* **Belge metni**:
* * *
Geri Bildirim Kültürü ve Takdir / Teşekkür Kavramı

Hamdican Gülgen
Türkçe Yayın
Published in
3 min readJan 29, 2020

Geri bildirimin önemi artık pek çok kurum ve kişi tarafından biliniyor ve yavaş yavaş hak ettiği değer verilmeye başlanıyor. Çok iyi niyetle planlanan geri bildirim süreçlerinden ve programlarından her ne kadar teknik ve pratik eksikliklerden dolayı istenilen verim alınamasa da bu çabanın takdir edilmesi gerektiğini düşünüyorum ve zamanla bu programların temellerinin sağlamlaşacağını, etkisinin artacağını umuyorum.

Bahsettiğim teknik ve pratik hataların pek çoğu, geri bildirim kavramıyla tanışan kişilerin ,bu kavram üzerine kurdukları sistemlerde hala temel düzeydeki bilgilerini ve pratiklerini kullanmaya devam etmeleri olduğunu düşünüyorum.

Benim bunlar arasında en sık karşılaştığım ise geri bildirim ve takdir kültürünün birbirinin iç içe geçmesinden kaynaklı ortaya çıkan şirin pembe geri bildirim seansları. Adeta pamuk şeker tadında gerçekleşen bu seanslar her iki tarafın –geri bildirim veren ve alan- birbirlerini ölesiye takdir etmesi, pohpohlaması ve övmesiyle devam edip, arada bir yerde belki bir iki öğüt verip tekrar birbirlerini övgüleriyle son buluyor. Bu faydasız ve zararsız seanslar kurumun kültürüne işlediğinde ise zamanla o şirin pembe seanslar yerini, her yapılan işe teşekkür etme, her yapılan işi takdir etme ve bunun etkili bir geri bildirim olduğunu düşünmeye bırakıyor.

Photo by Jon Tyson on Unsplash

Yanlış anlaşılmasın; takdir ve teşekkür kültürünün faydasız ve etkisiz olduğunu söylemiyorum. Takdir ve teşekkür kültürü bir organizasyon içerisinde çalışan motivasyonuna etkisi çok fazla. Benim burada üzerinde durduğum nokta takdir, teşekkür kültürünün geri bildirim kültürüyle iç içe kullanılıp, karıştırılması.

Geri bildirim bir iş sırasında veya sonrasında işin istenilen ya da istenilenin dışında yapılmış olup olmadığına bakılmaksızın üzerinde durulması gereken bir alışkanlıktır. İstenilenin dışında ya da kötü olarak nitelendirelebilecek bir işte geri bildirim verme işini daha başarılı bir şekilde gerçekleştirebiliyoruz. İyi veya istenilen şekilde yapılan bir işe yönelik geri bildirim vermekte ise pek çok yönetici, iş arkadaşı zorlanıyor. Halbuki doğru şekilde yapılan bir iş için de aynı şekilde geri bildirim verilmesi çok kritik. Doğru yapılan kısımların vurgulanması, mutlaka var olan geliştirilebilecek noktaların belirtilmesi, işin bir sonraki sefere de aynı başarıda olmasını sağlayacaktır.
* * *
[Toplanan veriler]
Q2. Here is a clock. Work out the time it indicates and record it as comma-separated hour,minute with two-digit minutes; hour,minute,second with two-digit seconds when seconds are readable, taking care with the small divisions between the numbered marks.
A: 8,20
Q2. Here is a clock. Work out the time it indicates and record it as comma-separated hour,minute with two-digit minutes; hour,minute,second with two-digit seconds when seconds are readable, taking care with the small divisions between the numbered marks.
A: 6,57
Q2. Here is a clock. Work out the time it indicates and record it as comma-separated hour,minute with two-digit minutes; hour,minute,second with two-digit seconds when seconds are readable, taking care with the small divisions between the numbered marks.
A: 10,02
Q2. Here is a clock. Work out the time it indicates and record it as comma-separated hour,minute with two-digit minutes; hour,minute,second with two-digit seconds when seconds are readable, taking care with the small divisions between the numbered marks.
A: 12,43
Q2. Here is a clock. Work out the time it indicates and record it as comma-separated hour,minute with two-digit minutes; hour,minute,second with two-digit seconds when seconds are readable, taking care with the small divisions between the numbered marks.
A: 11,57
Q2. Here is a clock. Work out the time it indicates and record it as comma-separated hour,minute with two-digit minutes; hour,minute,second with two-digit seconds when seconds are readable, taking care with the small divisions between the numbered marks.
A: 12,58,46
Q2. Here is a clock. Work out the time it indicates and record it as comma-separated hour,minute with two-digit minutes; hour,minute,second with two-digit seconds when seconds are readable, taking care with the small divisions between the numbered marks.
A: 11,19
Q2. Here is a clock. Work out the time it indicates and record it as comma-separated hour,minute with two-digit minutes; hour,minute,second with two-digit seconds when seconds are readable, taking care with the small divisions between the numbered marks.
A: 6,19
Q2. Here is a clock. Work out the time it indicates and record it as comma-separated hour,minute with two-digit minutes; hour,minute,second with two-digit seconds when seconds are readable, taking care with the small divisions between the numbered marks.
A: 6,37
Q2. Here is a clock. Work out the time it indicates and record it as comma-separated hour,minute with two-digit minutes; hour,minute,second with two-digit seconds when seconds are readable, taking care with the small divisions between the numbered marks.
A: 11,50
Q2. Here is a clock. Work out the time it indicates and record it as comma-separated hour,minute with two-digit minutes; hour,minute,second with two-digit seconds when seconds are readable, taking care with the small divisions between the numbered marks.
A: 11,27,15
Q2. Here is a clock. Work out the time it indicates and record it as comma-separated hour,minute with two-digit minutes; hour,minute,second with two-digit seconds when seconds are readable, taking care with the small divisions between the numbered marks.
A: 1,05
* * *
* **Yapılacaklar**:
[a] Geri bildirim kültürü yazısına göre doğru yapılmış bir iş için de geri bildirim vermenin neden kritik olduğunu bir ila üç cümleyle açıklayın.
[b] Geri bildirim kültürü yazısına dayanarak şu soruları yanıtlayın ve yanıtları da (i), (ii), (iii) ile işaretleyin:
(i) Yazar en sık hangi durumla karşılaştığını söylüyor?
(ii) Takdir ve teşekkür kültürünün bir organizasyon içinde en çok neye etkisi var?
(iii) Pek çok yönetici ve iş arkadaşı ne tür bir işe geri bildirim vermekte zorlanıyor?
[c] Geri bildirim kültürü yazısını son cümlesinden sonra gelecek bölümle sürdürün.
Veriler, metinden ayrı bir malzeme olarak verilmiştir.

* **Yazılı yanıtlar**:
[a] Yazıya göre doğru yapılan kısımların vurgulanması ve mutlaka var olan geliştirilebilecek noktaların belirtilmesi, işin bir sonraki sefere de aynı başarıda olmasını sağlar. Bu yüzden iyi yapılmış bir iş de geri bildirim gerektirir.

[b]
(i) Geri bildirim ve takdir kültürünün iç içe geçmesinden kaynaklanan şirin pembe geri bildirim seanslarıyla.
(ii) Çalışan motivasyonuna.
(iii) İyi veya istenilen şekilde yapılan bir işe.

[c]
Geri bildirim gerek kişinin eksik / hatalı yaptığı noktaları, gerekse doğru / tam yaptığı noktaları vurgulamak zorundadır. Geri bildirim öznenin öyle ya da böyle gelişimini amaçlamalıdır. Belki de bu noktada sorgulamamız gereken, neden karşımızdaki kişiyi geliştirmek ve yardımcı olmak konusunda bu kadar isteksiz olduğumuzdur. Sebebi gerçekten bunu becerememek mi? Nasıl yapılabileceğini bilmemek mi? Karşımızdaki kişiyi incitmekten korkmamız mı?

Benim düşüncem bunun böyle olmasının sebebi yazının başında belirttiğim teknik ve pratik eksiği. Oturmamış geri bildirim kültürü ve kişilerin kafalarında oturmamış geri bildirim kavramı bulaşıcıymış gibi çevrelerindeki herkese yavaş yavaş yayılıyor.

Bence bunun en kötü yani ise hatalı uygulanan bir geri bildirim sürecini düzeltmek, sıfırdan bir geri bildirim düzeni / kültürü kurmaktan daha zor. Bu sistemin tek çıkış noktası ise sistemin kırılma noktalarını keşfedip, sistemin kendi kendini düzeltmesine yardımcı olmak. Okumalara yönlendirmek, kişisel sorgulamalara yönlendirmek, farklı geri bildirim metotları üzerinden tekrar tekrar geri bildirim süreçlerini başlatmanın yardımı olabileceğini düşünüyorum.

Size tavsiyem en başından geri bildirim konusunda açık ve net olmanız. Çekinmeden, utanmadan geri bildirim vermeyi deneyin, karşınızdakinin faydasını gözettiğinizden emin olun. Gerisi neredeyse hiç önemli değil.

Söyleyin gitsin!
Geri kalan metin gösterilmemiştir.